La pasó absorto en dulces pensamientos, que se le helaron
dando crujidos.
Por
la madrugada, todas las ventanas del sótano estaban
heladas, recubiertas de las más hermosas flores que
nuestro hombre pudiera soñar; sólo que ocultaban
la estufa. Los cristales no se deshelaban, y él no
podía ver a su amada. Crujía y rechinaba; hacía
un tiempo ideal para un hombre de nieve, y, sin embargo, el
nuestro no estaba contento. Debería haberse sentido
feliz, pero no lo era; sentía nostalgia de la estufa.
-Es
una mala enfermedad para un hombre de nieve -dijo el perro-.

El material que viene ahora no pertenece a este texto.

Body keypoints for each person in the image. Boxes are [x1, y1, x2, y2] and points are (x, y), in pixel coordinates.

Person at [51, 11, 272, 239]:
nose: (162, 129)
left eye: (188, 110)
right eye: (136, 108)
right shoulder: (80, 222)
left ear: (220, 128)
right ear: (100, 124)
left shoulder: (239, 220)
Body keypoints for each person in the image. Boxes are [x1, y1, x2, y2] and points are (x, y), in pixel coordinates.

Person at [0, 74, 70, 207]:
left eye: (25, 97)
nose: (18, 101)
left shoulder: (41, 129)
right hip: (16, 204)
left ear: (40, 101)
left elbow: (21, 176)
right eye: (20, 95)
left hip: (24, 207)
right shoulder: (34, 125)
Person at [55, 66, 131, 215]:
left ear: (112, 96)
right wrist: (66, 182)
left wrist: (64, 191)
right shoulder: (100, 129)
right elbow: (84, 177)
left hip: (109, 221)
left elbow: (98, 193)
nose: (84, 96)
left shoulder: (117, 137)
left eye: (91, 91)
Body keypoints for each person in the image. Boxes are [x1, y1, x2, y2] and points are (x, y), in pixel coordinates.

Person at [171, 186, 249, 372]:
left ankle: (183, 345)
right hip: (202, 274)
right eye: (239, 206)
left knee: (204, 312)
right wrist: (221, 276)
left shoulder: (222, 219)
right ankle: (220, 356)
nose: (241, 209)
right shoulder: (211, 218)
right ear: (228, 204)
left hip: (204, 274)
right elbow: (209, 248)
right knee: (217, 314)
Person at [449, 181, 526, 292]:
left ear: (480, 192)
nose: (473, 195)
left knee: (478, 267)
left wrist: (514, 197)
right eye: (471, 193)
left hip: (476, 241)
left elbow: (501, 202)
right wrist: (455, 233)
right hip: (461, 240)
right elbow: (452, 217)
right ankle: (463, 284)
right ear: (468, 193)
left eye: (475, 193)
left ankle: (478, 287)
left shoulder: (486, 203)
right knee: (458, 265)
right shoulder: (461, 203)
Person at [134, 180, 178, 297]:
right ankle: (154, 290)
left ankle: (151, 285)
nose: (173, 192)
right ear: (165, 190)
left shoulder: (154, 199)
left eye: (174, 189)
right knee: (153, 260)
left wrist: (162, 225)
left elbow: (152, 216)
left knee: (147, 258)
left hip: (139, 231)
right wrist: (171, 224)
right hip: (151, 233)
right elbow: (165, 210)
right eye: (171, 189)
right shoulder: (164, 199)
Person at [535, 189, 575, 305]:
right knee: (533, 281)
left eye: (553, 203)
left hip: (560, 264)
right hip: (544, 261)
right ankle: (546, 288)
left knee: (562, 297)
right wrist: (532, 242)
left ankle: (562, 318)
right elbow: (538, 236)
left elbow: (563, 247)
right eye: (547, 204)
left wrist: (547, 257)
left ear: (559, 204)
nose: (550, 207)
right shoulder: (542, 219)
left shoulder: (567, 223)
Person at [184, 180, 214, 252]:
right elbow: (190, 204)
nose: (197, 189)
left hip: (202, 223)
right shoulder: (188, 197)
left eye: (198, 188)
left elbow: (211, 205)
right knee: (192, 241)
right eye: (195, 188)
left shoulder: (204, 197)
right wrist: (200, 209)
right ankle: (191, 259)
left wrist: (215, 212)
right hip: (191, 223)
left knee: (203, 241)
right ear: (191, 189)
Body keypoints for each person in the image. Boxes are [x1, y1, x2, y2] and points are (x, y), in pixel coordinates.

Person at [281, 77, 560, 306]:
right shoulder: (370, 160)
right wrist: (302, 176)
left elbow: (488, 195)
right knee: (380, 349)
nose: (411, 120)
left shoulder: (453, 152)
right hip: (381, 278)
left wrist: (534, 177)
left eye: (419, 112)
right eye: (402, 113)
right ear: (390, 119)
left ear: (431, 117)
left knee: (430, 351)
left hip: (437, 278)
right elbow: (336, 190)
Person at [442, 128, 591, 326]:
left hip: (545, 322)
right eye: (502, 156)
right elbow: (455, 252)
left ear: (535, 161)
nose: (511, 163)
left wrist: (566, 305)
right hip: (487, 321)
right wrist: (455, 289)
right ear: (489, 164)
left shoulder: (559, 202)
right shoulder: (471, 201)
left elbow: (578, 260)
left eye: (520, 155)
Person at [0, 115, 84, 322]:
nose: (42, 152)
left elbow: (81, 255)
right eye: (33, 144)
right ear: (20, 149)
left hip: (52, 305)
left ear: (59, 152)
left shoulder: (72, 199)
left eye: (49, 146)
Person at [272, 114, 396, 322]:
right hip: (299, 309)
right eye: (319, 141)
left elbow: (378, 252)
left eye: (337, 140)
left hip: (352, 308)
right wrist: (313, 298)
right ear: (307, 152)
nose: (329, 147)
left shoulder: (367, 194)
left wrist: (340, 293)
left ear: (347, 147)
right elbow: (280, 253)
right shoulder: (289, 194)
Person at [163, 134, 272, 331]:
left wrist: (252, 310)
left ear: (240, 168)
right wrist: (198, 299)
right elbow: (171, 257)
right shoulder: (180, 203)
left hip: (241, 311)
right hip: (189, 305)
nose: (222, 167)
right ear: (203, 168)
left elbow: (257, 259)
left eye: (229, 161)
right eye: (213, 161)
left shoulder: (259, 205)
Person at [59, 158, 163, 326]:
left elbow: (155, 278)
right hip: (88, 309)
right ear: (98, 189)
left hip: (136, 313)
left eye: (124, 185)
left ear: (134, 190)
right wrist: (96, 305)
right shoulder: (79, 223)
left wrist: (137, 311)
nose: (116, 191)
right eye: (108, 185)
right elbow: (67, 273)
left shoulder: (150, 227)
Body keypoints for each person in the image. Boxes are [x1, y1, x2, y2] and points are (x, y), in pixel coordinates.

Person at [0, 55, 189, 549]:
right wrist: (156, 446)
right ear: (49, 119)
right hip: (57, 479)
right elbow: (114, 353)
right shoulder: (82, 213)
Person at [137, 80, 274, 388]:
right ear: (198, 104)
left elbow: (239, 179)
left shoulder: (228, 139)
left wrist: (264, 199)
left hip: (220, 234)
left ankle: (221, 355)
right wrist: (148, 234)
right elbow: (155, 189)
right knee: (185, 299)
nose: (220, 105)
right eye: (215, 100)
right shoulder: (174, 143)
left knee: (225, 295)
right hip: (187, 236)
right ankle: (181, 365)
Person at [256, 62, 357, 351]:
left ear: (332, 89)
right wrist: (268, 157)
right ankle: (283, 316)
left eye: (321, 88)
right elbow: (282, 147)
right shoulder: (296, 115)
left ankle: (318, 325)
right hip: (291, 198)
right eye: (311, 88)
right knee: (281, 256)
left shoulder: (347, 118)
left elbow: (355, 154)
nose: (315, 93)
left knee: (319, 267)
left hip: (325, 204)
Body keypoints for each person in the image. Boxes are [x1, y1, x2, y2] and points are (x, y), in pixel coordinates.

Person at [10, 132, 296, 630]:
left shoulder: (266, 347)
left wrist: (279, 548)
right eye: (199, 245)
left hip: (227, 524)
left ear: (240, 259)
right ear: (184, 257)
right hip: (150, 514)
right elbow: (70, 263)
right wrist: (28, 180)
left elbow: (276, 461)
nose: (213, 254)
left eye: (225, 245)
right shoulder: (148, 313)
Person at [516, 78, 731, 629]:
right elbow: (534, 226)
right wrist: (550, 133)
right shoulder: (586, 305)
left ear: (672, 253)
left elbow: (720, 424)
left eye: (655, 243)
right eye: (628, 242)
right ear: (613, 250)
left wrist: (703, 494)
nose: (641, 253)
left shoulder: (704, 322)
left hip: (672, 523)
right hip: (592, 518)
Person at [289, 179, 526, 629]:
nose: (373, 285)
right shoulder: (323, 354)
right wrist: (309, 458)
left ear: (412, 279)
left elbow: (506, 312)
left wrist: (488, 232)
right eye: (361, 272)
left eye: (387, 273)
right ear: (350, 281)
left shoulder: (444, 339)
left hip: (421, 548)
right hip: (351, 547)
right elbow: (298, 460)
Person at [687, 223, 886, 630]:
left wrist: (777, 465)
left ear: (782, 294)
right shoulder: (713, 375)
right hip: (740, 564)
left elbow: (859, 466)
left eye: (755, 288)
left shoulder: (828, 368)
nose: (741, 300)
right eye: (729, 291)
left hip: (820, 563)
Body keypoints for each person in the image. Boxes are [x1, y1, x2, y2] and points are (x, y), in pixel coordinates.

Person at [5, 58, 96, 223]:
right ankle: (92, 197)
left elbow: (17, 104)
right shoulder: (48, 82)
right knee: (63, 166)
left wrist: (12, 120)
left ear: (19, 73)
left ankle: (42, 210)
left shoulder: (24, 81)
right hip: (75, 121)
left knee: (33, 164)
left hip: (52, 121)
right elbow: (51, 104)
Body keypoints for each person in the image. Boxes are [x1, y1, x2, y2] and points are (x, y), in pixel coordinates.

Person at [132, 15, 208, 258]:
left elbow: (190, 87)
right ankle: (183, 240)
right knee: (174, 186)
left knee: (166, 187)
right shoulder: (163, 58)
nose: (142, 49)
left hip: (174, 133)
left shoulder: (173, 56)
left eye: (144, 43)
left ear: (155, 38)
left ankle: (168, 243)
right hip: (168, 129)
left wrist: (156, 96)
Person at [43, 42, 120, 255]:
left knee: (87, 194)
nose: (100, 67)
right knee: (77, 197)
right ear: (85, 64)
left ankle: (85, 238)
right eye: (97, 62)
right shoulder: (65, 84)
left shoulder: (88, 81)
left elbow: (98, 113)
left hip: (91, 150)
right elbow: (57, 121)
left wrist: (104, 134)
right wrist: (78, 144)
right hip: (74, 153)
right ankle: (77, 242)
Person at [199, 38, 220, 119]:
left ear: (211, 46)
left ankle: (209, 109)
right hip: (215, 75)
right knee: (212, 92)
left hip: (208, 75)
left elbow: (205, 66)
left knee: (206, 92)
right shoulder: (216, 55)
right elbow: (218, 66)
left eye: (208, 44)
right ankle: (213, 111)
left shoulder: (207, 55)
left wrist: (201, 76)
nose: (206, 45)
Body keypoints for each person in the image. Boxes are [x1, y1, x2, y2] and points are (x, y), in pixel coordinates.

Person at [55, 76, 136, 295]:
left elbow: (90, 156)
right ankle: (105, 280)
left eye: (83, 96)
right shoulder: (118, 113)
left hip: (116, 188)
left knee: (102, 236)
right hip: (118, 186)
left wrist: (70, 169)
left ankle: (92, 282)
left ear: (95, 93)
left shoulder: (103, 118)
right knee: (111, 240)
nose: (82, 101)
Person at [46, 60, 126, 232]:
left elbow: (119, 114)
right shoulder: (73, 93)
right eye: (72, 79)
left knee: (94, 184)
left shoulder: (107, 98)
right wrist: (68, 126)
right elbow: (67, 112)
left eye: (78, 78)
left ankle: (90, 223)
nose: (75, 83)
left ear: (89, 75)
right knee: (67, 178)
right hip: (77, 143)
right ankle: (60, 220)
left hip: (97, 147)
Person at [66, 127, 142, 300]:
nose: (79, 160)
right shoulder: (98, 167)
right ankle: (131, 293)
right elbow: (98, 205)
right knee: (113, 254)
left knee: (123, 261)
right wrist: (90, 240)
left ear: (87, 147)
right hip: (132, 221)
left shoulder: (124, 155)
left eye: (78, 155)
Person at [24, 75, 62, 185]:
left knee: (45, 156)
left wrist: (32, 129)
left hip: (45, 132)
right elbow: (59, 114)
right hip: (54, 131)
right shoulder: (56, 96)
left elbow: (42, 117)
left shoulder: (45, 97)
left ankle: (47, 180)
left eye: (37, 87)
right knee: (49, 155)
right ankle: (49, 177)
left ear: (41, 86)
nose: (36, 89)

También yo la padecí un tiempo, pero me curé.
¡Fuera, fuera! Ahora tendremos cambio de tiempo.
Y,
efectivamente, así fue. Comenzó el deshielo.
El
deshielo aumentaba, y el hombre de nieve decrecía.
No decía nada ni se quejaba, y éste es el más
elocuente síntoma de que se acerca el fin.
Una
mañana se desplomó. En su lugar quedó
un objeto parecido a un palo de escoba. Era lo que había
servido de núcleo a los niños para construir
el muñeco.
-Ahora
comprendo su anhelo -dijo el perro mastín-. El hombre
tenía un atizador en el cuerpo. De ahí venía
su inquietud. Ahora la ha superado. ¡Fuera, fuera!
Y
poco después quedó también superado el
invierno.
-¡Fuera,
fuera! -ladraba el perro; pero las chiquillas, en el patio,
cantaban:
Brota,
asperilla, flor mensajera;
cuelga, sauce, tus lanosos mitones;
cuclillo, alondra, envíennos canciones;
febrero, viene ya la primavera.
Cantaré con ustedes
y todos se unirán al jubiloso coro.
¡Baja ya de tu cielo, oh, sol de oro!
¡Quién se acuerda hoy del hombre de nieve!